The gap isn't awareness. It's process. Only 12.5% of web practitioners received formal accessibility education (WebAIM, 2021). Most developers learn on the job, one failed audit at a time. This guide covers the full testing lifecycle: automated scanning, manual review, assistive technology, and CI/CD integration. No theory without practice. Every section includes something you can ship this week.
For a focused comparison of specific tools, see our guide to comparing accessibility testing tools.
TL;DR: Automated tools catch 57% of accessibility issues by volume (Deque, 2021). Pair them with keyboard testing, screen reader checks, and CI/CD gating to reach 85%+ detection coverage. Start with axe-core in your test suite, add manual testing to your sprint cycle, and never treat a passing Lighthouse score as proof of compliance.
What Is Web Accessibility Testing?
Web accessibility testing checks whether people with disabilities can perceive, operate, and understand your website. The Web Content Accessibility Guidelines (WCAG) define 87 success criteria across four principles — perceivable, operable, understandable, and conformable — with version 2.2 adding 9 new criteria in 2023 (W3C, 2023).
Testing happens at three levels. Each catches different problems.
Automated Testing
Automated scans run axe-core or similar engines against the rendered DOM. They catch structural issues: missing alt text, broken form labels, low contrast, invalid ARIA. This is the fastest feedback loop, and it's free. The top tools — axe plugins (64%), browser DevTools (63.9%), and WAVE (53%) — are all available at no cost (WebAIM, 2021).

Record extracts –
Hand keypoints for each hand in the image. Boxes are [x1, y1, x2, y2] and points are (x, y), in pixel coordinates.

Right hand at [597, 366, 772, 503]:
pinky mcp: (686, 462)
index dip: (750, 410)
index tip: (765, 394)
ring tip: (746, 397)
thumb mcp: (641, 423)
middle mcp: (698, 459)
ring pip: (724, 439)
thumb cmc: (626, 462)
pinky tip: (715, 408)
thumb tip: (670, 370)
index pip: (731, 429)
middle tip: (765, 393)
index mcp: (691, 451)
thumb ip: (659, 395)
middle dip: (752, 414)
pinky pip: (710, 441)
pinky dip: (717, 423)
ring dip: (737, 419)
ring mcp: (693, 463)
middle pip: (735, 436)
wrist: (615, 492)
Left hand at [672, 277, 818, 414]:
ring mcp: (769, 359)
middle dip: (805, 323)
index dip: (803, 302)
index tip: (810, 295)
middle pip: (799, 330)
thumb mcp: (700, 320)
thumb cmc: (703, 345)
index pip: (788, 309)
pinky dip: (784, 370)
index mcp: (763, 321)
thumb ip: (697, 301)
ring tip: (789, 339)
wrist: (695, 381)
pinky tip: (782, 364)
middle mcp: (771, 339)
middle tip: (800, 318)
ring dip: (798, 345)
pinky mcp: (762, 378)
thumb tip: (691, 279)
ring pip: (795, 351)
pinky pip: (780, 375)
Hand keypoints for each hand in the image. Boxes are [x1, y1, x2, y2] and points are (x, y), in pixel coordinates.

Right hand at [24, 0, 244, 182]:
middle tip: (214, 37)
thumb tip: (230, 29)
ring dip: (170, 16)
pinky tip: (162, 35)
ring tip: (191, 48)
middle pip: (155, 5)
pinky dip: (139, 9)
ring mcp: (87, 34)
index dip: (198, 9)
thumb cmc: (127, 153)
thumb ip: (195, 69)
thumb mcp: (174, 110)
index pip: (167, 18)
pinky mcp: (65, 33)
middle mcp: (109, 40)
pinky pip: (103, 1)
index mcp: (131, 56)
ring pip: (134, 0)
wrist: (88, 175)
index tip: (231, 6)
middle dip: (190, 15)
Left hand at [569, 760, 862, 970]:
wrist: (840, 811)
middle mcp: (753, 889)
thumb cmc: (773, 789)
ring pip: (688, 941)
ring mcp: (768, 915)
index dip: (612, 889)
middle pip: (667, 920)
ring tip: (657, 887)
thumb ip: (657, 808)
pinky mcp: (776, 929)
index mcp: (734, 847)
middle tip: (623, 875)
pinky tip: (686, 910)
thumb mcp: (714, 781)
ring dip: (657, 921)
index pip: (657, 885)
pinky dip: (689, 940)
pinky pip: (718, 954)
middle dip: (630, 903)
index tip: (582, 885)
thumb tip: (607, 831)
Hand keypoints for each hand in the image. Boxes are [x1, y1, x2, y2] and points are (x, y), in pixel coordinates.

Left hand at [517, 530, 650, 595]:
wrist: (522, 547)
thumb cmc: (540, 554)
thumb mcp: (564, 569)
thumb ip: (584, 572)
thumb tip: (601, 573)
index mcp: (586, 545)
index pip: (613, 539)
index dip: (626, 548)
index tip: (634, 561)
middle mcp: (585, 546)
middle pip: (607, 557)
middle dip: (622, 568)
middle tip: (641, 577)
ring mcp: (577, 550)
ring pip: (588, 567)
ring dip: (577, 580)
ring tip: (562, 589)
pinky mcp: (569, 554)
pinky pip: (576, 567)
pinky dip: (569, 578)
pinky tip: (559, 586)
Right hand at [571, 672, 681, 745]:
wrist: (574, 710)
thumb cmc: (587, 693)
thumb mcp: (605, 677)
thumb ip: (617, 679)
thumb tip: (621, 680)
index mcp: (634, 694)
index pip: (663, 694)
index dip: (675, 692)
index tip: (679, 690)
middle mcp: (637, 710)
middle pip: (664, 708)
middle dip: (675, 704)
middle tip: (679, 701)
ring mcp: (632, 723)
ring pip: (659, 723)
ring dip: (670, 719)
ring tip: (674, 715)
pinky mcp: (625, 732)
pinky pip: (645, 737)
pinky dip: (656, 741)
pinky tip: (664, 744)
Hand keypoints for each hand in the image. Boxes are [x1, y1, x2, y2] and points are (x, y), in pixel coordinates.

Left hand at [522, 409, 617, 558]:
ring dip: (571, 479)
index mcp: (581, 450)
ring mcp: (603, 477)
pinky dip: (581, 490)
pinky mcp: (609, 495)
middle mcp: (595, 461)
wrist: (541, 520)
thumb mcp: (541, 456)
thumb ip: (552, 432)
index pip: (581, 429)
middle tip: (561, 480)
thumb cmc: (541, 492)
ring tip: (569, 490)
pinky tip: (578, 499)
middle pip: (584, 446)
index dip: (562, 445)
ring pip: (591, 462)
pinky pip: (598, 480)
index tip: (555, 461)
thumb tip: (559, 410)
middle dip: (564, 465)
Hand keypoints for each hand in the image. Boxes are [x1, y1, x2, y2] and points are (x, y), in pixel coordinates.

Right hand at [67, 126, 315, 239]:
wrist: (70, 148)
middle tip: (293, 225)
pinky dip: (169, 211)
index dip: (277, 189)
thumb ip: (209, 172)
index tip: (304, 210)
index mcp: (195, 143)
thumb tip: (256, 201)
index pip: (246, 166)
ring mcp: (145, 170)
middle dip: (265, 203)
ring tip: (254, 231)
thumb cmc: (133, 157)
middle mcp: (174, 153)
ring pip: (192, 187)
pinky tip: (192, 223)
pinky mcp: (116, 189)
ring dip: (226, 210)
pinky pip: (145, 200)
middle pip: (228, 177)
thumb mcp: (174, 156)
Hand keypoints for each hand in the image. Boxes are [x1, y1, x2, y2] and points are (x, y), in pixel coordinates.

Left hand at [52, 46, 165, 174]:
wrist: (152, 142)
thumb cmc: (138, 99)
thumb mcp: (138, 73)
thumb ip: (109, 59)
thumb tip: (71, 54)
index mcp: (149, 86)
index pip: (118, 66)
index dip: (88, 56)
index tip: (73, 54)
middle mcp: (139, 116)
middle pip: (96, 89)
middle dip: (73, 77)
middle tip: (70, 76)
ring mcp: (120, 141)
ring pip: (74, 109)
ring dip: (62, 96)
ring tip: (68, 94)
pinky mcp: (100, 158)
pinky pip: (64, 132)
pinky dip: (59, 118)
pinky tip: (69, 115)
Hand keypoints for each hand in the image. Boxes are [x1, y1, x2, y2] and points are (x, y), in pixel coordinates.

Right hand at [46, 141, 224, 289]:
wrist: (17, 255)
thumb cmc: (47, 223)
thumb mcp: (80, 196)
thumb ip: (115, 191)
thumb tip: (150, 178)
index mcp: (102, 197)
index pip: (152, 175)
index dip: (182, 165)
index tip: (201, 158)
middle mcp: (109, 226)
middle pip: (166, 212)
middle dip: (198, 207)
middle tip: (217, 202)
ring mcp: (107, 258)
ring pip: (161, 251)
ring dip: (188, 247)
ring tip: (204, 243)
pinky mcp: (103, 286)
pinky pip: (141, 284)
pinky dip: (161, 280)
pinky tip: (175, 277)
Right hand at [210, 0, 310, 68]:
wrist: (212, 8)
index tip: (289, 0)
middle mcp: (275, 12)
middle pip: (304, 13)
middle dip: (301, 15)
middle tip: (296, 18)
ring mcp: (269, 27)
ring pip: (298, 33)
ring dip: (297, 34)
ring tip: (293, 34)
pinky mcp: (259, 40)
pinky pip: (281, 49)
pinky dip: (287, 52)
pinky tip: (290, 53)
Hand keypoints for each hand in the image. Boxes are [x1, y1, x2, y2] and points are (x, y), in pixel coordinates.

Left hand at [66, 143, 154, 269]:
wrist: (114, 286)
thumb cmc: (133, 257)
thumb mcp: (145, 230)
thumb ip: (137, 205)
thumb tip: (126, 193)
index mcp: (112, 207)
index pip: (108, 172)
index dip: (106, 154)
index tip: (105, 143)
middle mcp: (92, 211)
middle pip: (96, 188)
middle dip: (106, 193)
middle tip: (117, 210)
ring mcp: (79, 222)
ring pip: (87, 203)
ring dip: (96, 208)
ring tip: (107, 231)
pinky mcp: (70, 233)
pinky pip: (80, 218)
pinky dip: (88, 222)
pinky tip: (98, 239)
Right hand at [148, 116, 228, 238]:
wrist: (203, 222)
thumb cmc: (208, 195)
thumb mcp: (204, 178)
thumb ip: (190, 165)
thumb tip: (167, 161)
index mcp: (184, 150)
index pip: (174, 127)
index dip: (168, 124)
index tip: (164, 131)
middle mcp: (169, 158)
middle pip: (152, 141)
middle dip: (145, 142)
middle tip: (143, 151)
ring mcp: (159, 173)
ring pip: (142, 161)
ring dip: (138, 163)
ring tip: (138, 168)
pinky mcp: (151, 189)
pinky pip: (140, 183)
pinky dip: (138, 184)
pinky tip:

Tasks and exercises –
1. Answer from the accessibility testing guide:
(a) What share of web practitioners received formal accessibility education?
(b) What percentage of accessibility issues do automated tools catch by volume?
(c) Which tool does the guide say to start with in your test suite?
2. Rewrite the paragraph of the accessibility testing guide that begins "Automated scans run axe-core" as a short bulleted list, keeping its main facts.
The listing has no connection to the accessibility testing guide.

Answer section –
1.
(a) 12.5% (WebAIM, 2021).
(b) 57% (Deque, 2021).
(c) axe-core.

2.
- Automated scans run axe-core or similar engines against the rendered DOM.
- They catch structural issues: missing alt text, broken form labels, low contrast, and invalid ARIA.
- They give the fastest feedback loop and are free.
- The top tools are all free: axe plugins (64%), browser DevTools (63.9%), and WAVE (53%) (WebAIM, 2021).